* **Extracted text**
------------------------------------------------------------------------

Posted by Edelweiss Patterns on March 30, 2014
I am long overdue for posting pictures which customers have sent me of the dresses they’ve made from my patterns, so I thought I would share some photos today.
This adorable little girl looks like she’s having so much fun in her Liesls’ Dress! Her dress is absolutely perfect on her and she is so, so cute! Her mother writes:
“My mother-in-law just made the children’s version of Leisl’s dancing dress for my almost 6 year old daughter. I purchased the pattern for her a couple of months ago and she just brought my daughter the completed dress yesterday. Ally just loves her dress! I wanted to pass along a couple of pictures of the dress for you to see.
She really loves the dress–especially twirling in it. My mother-in-law doesn’t live in the same town, so they had trouble getting all of the fittings in (I believe she was short a couple), but I think it turned out perfect. The inner layer is a satin-like material with silver sparkles. I wasn’t sure if it would show through, but you can definitely see the sparkles through the chiffon. Unfortunately, it doesn’t show in the pictures. Thank you for offering this pattern. It is beautiful.”
Liesl’s Party Dress
Next, we have several dresses made from my “Liesl’s Party Dress” pattern.

------------------------------------------------------------------------

* **Excerpted data**
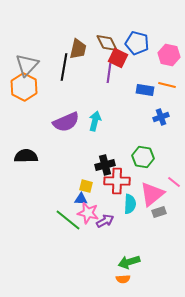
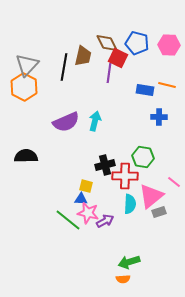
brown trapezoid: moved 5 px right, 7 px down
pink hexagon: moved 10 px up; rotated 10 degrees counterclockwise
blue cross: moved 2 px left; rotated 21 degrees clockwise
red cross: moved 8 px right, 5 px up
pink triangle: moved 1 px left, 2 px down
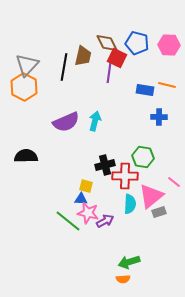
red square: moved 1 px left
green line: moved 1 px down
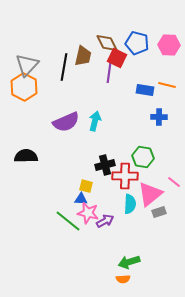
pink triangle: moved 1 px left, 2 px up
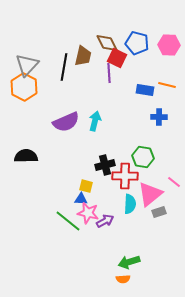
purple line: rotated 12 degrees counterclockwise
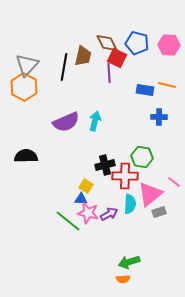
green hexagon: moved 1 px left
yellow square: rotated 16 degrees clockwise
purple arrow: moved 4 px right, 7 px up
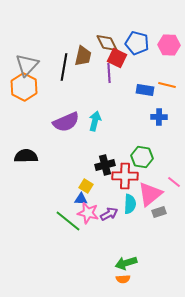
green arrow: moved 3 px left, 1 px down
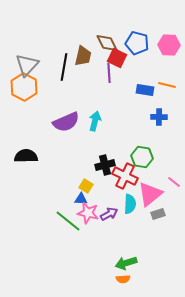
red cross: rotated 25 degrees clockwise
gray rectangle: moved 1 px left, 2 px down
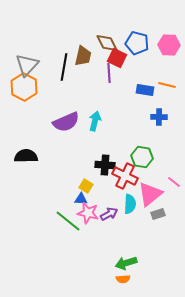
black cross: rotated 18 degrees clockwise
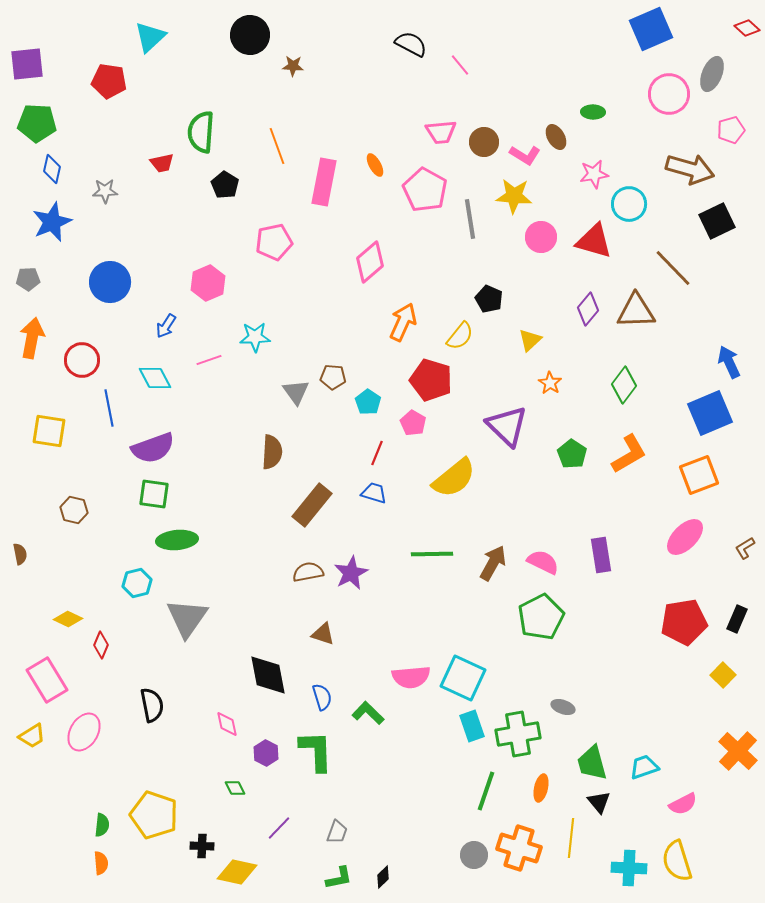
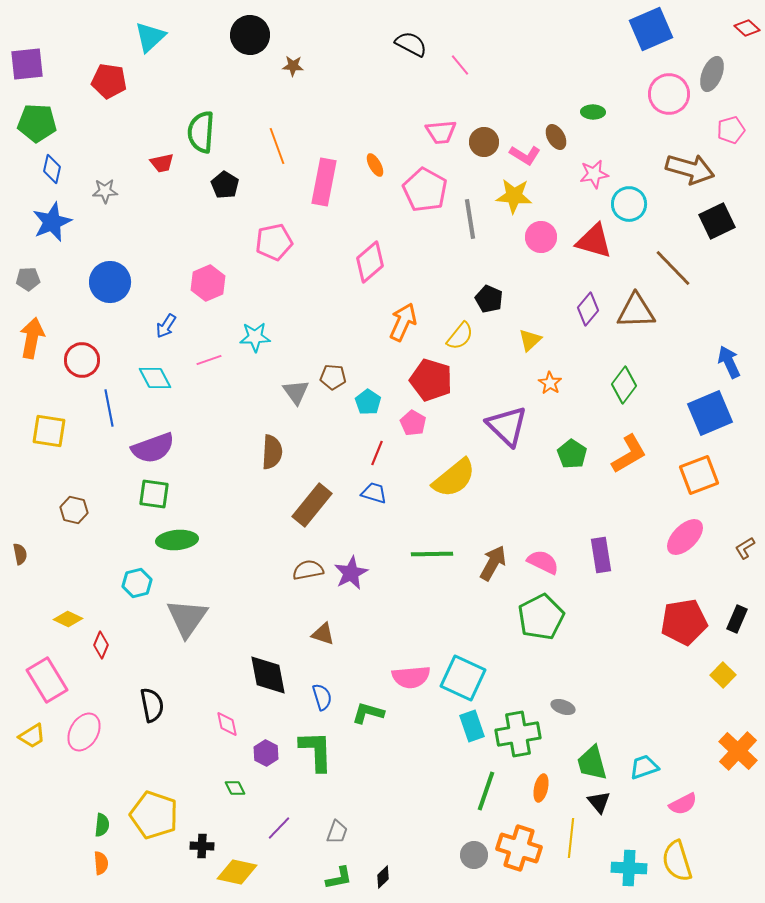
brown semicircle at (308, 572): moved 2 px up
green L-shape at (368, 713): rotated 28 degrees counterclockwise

------------------------------------------------------------------------

* **Work to complete**
A - From the dress pattern post, reproduce the passage starting at "Posted by Edelweiss" and ending at "some photos today.".
B - Answer these questions from the dress pattern post:
(i) On what date was the post published?
(ii) How old is the daughter who received the dress from her grandmother?
(iii) What material was used for the inner layer of that dress?

* **Solved tasks**
A -
Posted by Edelweiss Patterns on March 30, 2014
I am long overdue for posting pictures which customers have sent me of the dresses they’ve made from my patterns, so I thought I would share some photos today.

B -
(i) March 30, 2014
(ii) Almost 6 years old
(iii) A satin-like material with silver sparkles